J. Branzetti is residency director, Emergency Medicine Residency, and assistant professor, Ronald O. Perelman Department of Emergency Medicine, New York University Grossman School of Medicine, New York, New York; ORCID: https://orcid.org/0000-0002-2397-0566 .
C. Commissaris is emergency medicine residency assistant program director and clinical instructor, University of Michigan Medical School, Ann Arbor, Michigan; ORCID: https://orcid.org/0000-0002-7099-4851 .
Acad Med. 2022 Nov 1;97(11):1691-1698. doi: 10.1097/ACM.0000000000004751. Epub 2022 May 24.
Adaptive expertise (AE) has been identified as a critical trait to cultivate in future physicians. The 4-phase master adaptive learner (MAL) conceptual model describes the learning skills and behaviors necessary to develop AE. Though prior work has elucidated skills and behaviors used by MALs in the initial planning phase of learning, most resident learners are not thought to be MALs. In this study, the authors investigated how these majority "typical" learners develop AE by exploring the strategies they used in the planning phase of learning.
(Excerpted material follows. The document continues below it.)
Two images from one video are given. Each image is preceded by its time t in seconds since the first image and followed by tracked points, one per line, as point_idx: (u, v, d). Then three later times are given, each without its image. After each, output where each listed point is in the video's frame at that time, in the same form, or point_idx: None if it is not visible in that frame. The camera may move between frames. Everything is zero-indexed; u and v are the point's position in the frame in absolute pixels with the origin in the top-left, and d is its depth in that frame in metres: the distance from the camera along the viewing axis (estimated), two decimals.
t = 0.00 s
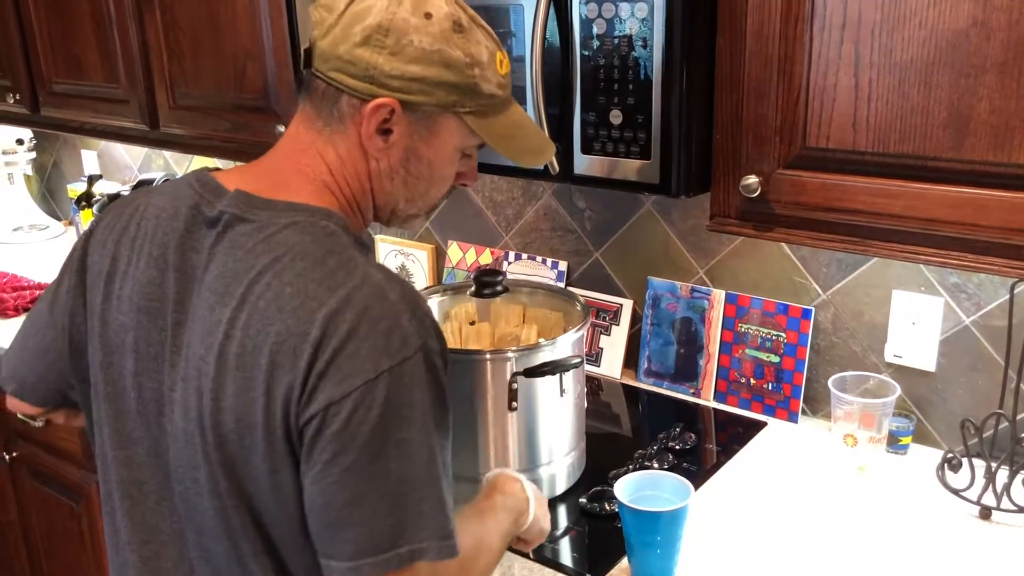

Participants were resident physicians at graduate medical education (GME) training programs located at 4 academic medical centers in the United States. Participants participated in semistructured individual interviews in 2021, and interview transcripts were analyzed using constant comparative analysis of grounded theory.
Fourteen subjects representing 8 specialties were interviewed, generating 152 pages of transcripts for analysis. Three themes were identified: "Typical" learners were challenged by the transition from structured undergraduate medical education learning to less-structured GME learning, lacked necessary skills to easily navigate this transition, and relied on trial and error to develop their learning skills.
Participants used trial and error to find learning strategies to help them manage the systemic challenges encountered when transitioning from medical school to residency. The success (or failure) of these efforts was tied to learners' efficacy with the self-regulated learning concepts of agency, metacognitive goal setting, and motivation. A conceptual model is provided to describe the impact of these factors on residents' ability to be adaptive learners, and actionable recommendations are provided to help educators' efforts to foster adaptive learning skills and behaviors. These findings also provided valuable evidence of validity of the MAL model that has thus far been lacking.
适应性专长(AE)已被确定为未来医生需要培养的关键特质。四阶段主适应学习者(MAL)概念模型描述了发展 AE 所需的学习技能和行为。尽管先前的工作已经阐明了 MAL 在学习初始规划阶段使用的技能和行为,但大多数住院医师并不被认为是 MAL。在这项研究中,作者通过探索他们在学习规划阶段使用的策略,研究了这些大多数“典型”学习者如何发展 AE。
参与者是位于美国 4 所学术医疗中心的研究生医学教育(GME)培训计划中的住院医师。参与者于 2021 年参加了半结构化的个人访谈,访谈记录采用扎根理论的恒定性比较分析进行分析。
共采访了 14 名代表 8 个专业的受试者,生成了 152 页的分析转录本。确定了三个主题:“典型”学习者在从结构化本科医学教育学习过渡到较少结构化的 GME 学习时面临挑战,缺乏轻松驾驭这一过渡所需的技能,并且依赖试错来发展他们的学习技能。
参与者通过试错找到了学习策略,帮助他们应对从医学院过渡到住院医师时遇到的系统性挑战。这些努力的成功(或失败)与学习者在自我调节学习概念的能动性、元认知目标设定和动机方面的效能有关。提供了一个概念模型来描述这些因素对住院医师成为适应性学习者的能力的影响,并提供了可操作的建议,以帮助教育者培养适应性学习技能和行为。这些发现还为迄今为止一直缺乏的 MAL 模型提供了有价值的有效性证据。